Danke. 5096 Lingenerinnen und Lingener haben mir gestern ihre Stimme gegeben. Keine Frage, es hätten noch gern ein paar mehr sein können. Aber auch so kann ich zufrieden sein. Ohne meine Kandidatur hätte es nicht 50 Tage kommunalpolitische Diskussionen in unserer Stadt gegeben und überhaupt keinen Wahlkampf. Koop kann’s, hieß mein Slogan. Ich muss das „Kann’s“ jetzt nicht zeigen.

Eine Antwort to “Danke”

  1. Tiger,T said

    Danke für diese Kandidatur und diesen Wahlkampf!
    Die Kampagne war sehr professionell angelegt. Herr Koop war der Herausforderer, und so trat er auf: „Koop kann’s“. Der vor Selbstbewusstsein strotzende Slogan blieb aber nicht ein leeres Schlagwort, sondern wurde mit einem fundierten, präzise formulierten Sachprogramm unterlegt: kommunalpolitische Kompetenz pur! Den Rahmen um diesen Kern bildete eine gelungene Kombination aus klassischen Wahlkampfmitteln (differenzierte Plakate mit aussagekräftigen Posen und präzisen Sachaussagen) und interaktiver Kommunikation in den sozialen Medien!
    Damit war die Alternative da und die Bezeichnung „Wahl“ erhielt ihren eigentlichen Wortsinn zurück. Dafür sollten auch die Krone-Parteien Herrn Koop Dank zollen.
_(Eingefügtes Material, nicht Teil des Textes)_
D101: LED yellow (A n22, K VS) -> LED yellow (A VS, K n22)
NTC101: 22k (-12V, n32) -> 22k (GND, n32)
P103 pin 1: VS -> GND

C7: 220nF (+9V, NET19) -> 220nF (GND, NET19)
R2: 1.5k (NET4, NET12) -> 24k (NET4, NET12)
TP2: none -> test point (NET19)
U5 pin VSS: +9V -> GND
Diese Parteien gaben in diesem Wahlkampf ein mehr als trauriges Bild ab. Traurig im Sinne einer Begeisterungsfähigkeit für die politischen Gestaltungsaufgaben in Lingen. Auch wenn man Herrn Koop nicht in allen Punkten zustimmen mag, aber aus allem was er tat und sagte, sprach seine Freude und Begeisterung unsere Stadt voranzubringen.
    Wenn es noch einen Beweises gebraucht hätte: Die CDU-Lingen ist personell und politisch-visionär am Ende. Niemand hat die Fäden in der Hand, niemand hat zukunftsweisende Ideen, es merkelt an allen Ecken und Enden.
    Soll man noch ein Wort zu SPD und Grünen verlieren. Was diese beiden Gruppierungen geritten hat, den Amtsinhaber in einer GroKo mit der blutleeren CDU zu unterstützen, bleibt ein Rätsel. Nichts von dem, was Herr Krone in den letzten 8 Jahren gesagt (getan hat er ja wenig) hat, ist sozialdemokratisch oder etwa grün. Herr Fuest hat es nach der Wahl scheinbar endlich gespürt: Lt. „LT“ wünscht er sich, dass der wiedergewählte OB in den nächsten 8 Jahren vielleicht mal grüne Themen aufgreift. Das nenne ich ein Machtwort!